Activity:
Copy out the material below word for word, from its first line through the line containing "kakav stvaran osjećaj", including that line.

= Beginning of Section =

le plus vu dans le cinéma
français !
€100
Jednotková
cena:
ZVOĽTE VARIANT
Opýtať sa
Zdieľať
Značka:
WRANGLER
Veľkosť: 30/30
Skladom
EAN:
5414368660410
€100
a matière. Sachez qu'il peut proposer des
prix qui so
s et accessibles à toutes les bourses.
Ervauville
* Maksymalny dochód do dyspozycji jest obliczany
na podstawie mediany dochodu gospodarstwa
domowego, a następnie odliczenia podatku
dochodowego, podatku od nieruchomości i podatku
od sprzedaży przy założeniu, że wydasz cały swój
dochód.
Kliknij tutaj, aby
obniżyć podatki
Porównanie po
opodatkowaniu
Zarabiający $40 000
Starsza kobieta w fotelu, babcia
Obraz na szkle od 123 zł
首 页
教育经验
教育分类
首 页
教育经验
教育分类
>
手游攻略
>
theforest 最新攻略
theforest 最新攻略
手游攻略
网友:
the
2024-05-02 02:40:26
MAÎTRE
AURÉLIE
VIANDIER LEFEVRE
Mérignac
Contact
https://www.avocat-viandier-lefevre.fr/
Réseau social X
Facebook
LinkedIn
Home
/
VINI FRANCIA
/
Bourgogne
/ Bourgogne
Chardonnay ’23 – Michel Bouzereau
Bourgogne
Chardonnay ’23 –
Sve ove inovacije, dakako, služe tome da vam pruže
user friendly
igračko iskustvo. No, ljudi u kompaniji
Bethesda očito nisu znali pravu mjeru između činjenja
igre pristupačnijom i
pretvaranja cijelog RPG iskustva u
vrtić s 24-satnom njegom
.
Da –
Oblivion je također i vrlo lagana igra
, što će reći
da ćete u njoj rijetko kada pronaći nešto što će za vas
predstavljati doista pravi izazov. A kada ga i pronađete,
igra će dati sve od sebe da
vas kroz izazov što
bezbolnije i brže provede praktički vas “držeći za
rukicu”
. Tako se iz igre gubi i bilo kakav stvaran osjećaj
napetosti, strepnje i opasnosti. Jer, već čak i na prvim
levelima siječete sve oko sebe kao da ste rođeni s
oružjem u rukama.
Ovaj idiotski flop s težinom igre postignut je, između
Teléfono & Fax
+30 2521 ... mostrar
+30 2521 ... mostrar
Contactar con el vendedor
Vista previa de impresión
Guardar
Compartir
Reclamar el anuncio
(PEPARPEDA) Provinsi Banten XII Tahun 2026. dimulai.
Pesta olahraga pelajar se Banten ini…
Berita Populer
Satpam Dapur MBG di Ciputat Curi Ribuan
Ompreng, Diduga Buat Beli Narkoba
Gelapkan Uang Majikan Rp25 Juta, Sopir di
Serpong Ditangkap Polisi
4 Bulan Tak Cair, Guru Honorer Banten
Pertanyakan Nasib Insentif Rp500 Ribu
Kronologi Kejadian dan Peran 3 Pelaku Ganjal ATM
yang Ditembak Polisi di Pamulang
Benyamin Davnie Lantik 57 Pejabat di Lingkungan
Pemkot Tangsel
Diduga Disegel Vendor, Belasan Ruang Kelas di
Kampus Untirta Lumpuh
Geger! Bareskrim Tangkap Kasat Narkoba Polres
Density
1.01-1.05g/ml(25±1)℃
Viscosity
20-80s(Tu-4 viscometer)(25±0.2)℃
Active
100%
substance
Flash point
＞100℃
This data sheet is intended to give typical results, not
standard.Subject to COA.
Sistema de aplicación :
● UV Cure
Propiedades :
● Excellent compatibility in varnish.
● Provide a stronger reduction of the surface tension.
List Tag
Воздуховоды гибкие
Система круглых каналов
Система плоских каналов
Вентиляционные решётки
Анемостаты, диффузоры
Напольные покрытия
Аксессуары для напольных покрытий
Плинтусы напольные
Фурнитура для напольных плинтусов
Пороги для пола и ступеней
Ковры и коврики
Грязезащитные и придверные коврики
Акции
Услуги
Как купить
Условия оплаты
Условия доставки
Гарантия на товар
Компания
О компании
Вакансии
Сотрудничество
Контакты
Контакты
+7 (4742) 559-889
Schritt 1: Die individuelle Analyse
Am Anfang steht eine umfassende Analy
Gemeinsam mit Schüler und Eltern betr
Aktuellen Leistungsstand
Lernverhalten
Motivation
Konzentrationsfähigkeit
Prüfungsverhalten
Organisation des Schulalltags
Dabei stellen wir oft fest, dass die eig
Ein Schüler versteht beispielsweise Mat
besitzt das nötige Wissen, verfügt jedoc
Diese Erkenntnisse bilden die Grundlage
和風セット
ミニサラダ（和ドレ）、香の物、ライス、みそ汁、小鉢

= End of Section =

Expected output:
le plus vu dans le cinéma
français !
€100
Jednotková
cena:
ZVOĽTE VARIANT
Opýtať sa
Zdieľať
Značka:
WRANGLER
Veľkosť: 30/30
Skladom
EAN:
5414368660410
€100
a matière. Sachez qu'il peut proposer des
prix qui so
s et accessibles à toutes les bourses.
Ervauville
* Maksymalny dochód do dyspozycji jest obliczany
na podstawie mediany dochodu gospodarstwa
domowego, a następnie odliczenia podatku
dochodowego, podatku od nieruchomości i podatku
od sprzedaży przy założeniu, że wydasz cały swój
dochód.
Kliknij tutaj, aby
obniżyć podatki
Porównanie po
opodatkowaniu
Zarabiający $40 000
Starsza kobieta w fotelu, babcia
Obraz na szkle od 123 zł
首 页
教育经验
教育分类
首 页
教育经验
教育分类
>
手游攻略
>
theforest 最新攻略
theforest 最新攻略
手游攻略
网友:
the
2024-05-02 02:40:26
MAÎTRE
AURÉLIE
VIANDIER LEFEVRE
Mérignac
Contact
https://www.avocat-viandier-lefevre.fr/
Réseau social X
Facebook
LinkedIn
Home
/
VINI FRANCIA
/
Bourgogne
/ Bourgogne
Chardonnay ’23 – Michel Bouzereau
Bourgogne
Chardonnay ’23 –
Sve ove inovacije, dakako, služe tome da vam pruže
user friendly
igračko iskustvo. No, ljudi u kompaniji
Bethesda očito nisu znali pravu mjeru između činjenja
igre pristupačnijom i
pretvaranja cijelog RPG iskustva u
vrtić s 24-satnom njegom
.
Da –
Oblivion je također i vrlo lagana igra
, što će reći
da ćete u njoj rijetko kada pronaći nešto što će za vas
predstavljati doista pravi izazov. A kada ga i pronađete,
igra će dati sve od sebe da
vas kroz izazov što
bezbolnije i brže provede praktički vas “držeći za
rukicu”
. Tako se iz igre gubi i bilo kakav stvaran osjećaj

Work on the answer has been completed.